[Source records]
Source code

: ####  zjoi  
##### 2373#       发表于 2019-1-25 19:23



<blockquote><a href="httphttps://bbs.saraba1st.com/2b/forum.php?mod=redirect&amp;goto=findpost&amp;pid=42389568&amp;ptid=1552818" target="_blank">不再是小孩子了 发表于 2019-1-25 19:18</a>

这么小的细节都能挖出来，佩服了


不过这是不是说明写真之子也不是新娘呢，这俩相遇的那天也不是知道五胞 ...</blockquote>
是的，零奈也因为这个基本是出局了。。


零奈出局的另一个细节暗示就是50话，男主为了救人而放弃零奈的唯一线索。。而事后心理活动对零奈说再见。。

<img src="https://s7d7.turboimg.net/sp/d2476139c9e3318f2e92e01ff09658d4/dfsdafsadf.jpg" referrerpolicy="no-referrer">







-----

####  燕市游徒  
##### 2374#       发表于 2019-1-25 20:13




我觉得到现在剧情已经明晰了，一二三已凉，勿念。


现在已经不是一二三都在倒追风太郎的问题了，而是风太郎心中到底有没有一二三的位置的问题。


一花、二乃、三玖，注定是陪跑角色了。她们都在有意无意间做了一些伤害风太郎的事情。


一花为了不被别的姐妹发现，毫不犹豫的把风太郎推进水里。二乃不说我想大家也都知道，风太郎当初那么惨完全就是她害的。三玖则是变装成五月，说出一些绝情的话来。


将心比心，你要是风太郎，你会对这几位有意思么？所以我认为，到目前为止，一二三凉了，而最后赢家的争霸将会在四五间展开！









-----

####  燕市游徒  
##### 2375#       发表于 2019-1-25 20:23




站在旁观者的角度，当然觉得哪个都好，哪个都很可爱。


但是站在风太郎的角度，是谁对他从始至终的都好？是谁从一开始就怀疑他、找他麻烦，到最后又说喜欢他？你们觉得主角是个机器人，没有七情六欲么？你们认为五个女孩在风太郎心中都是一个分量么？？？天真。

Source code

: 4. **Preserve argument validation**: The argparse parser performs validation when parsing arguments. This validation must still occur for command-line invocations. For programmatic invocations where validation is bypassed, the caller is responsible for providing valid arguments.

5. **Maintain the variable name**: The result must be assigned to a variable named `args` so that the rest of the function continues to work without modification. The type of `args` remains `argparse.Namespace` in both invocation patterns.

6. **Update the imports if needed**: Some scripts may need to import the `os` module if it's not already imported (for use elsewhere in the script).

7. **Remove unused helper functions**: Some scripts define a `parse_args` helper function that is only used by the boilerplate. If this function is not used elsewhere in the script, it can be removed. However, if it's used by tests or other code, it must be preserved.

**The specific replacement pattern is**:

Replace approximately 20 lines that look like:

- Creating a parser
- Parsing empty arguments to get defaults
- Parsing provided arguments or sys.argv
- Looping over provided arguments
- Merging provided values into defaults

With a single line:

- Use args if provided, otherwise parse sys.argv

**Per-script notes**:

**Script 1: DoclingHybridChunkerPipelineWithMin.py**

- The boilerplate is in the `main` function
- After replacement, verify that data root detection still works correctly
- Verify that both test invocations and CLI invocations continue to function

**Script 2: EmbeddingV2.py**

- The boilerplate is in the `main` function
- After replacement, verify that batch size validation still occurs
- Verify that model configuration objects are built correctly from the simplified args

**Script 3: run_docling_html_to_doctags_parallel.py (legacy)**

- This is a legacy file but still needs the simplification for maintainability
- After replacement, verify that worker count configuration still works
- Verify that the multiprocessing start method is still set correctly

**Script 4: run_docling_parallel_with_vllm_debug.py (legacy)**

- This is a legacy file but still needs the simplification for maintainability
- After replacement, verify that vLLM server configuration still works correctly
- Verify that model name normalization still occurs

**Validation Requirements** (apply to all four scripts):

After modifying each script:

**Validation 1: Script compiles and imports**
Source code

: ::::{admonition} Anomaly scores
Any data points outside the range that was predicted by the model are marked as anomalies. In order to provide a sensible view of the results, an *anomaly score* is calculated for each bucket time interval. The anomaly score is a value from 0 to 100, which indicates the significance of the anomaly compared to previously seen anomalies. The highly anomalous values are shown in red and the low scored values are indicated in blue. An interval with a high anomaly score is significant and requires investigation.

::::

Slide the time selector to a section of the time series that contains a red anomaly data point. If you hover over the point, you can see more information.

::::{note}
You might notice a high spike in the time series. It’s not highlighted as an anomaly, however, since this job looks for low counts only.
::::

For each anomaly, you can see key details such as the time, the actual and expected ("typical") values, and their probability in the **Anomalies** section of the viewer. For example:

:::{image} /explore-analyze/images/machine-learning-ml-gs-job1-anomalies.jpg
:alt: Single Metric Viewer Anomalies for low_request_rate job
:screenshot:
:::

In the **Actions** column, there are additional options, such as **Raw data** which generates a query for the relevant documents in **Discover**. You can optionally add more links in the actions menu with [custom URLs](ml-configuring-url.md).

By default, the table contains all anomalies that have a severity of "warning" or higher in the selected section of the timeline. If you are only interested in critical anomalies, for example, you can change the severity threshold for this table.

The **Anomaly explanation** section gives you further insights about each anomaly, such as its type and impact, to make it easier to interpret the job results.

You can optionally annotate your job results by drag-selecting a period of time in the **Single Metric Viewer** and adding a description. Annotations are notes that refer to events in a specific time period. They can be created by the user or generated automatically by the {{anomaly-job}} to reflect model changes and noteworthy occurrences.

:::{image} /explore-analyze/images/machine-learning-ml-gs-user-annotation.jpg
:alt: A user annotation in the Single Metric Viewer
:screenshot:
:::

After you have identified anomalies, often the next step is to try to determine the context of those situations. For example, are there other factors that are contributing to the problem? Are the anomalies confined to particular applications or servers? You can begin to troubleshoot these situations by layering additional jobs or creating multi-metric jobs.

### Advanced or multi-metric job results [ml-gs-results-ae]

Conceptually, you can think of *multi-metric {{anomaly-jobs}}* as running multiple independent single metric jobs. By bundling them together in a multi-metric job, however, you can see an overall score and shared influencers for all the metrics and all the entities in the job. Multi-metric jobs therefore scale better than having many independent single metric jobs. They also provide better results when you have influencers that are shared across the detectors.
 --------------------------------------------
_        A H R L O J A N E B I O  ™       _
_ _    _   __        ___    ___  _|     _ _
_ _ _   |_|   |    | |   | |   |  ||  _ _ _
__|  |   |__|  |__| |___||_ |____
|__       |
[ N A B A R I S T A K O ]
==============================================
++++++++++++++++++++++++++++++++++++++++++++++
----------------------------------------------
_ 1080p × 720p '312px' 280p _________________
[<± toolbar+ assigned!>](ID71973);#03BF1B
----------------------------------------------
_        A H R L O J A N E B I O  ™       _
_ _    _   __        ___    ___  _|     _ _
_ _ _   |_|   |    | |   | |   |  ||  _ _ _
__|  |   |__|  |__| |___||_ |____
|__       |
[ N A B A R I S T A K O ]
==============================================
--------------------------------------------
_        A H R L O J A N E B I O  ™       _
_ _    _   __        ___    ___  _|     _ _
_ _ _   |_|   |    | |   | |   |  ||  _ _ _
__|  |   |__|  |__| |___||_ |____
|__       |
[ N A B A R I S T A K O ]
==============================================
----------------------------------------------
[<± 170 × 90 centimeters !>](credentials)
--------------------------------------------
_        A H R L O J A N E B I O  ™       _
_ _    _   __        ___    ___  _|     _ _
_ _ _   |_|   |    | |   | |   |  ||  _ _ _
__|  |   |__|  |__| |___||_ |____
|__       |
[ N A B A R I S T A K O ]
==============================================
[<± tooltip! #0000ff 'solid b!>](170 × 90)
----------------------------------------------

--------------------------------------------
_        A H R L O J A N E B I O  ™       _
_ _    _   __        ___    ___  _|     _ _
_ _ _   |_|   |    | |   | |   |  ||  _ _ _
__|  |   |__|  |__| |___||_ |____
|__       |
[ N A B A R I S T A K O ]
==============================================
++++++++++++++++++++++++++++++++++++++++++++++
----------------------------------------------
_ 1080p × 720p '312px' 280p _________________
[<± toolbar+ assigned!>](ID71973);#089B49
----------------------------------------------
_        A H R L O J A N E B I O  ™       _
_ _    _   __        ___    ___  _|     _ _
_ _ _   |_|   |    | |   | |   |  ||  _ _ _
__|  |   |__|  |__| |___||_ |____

Exercise goal: Where does the word "correctly" occur in the data? Copy every line that has it.

Exercise solution:
- After replacement, verify that data root detection still works correctly
- Verify that model configuration objects are built correctly from the simplified args
- Verify that the multiprocessing start method is still set correctly
- After replacement, verify that vLLM server configuration still works correctly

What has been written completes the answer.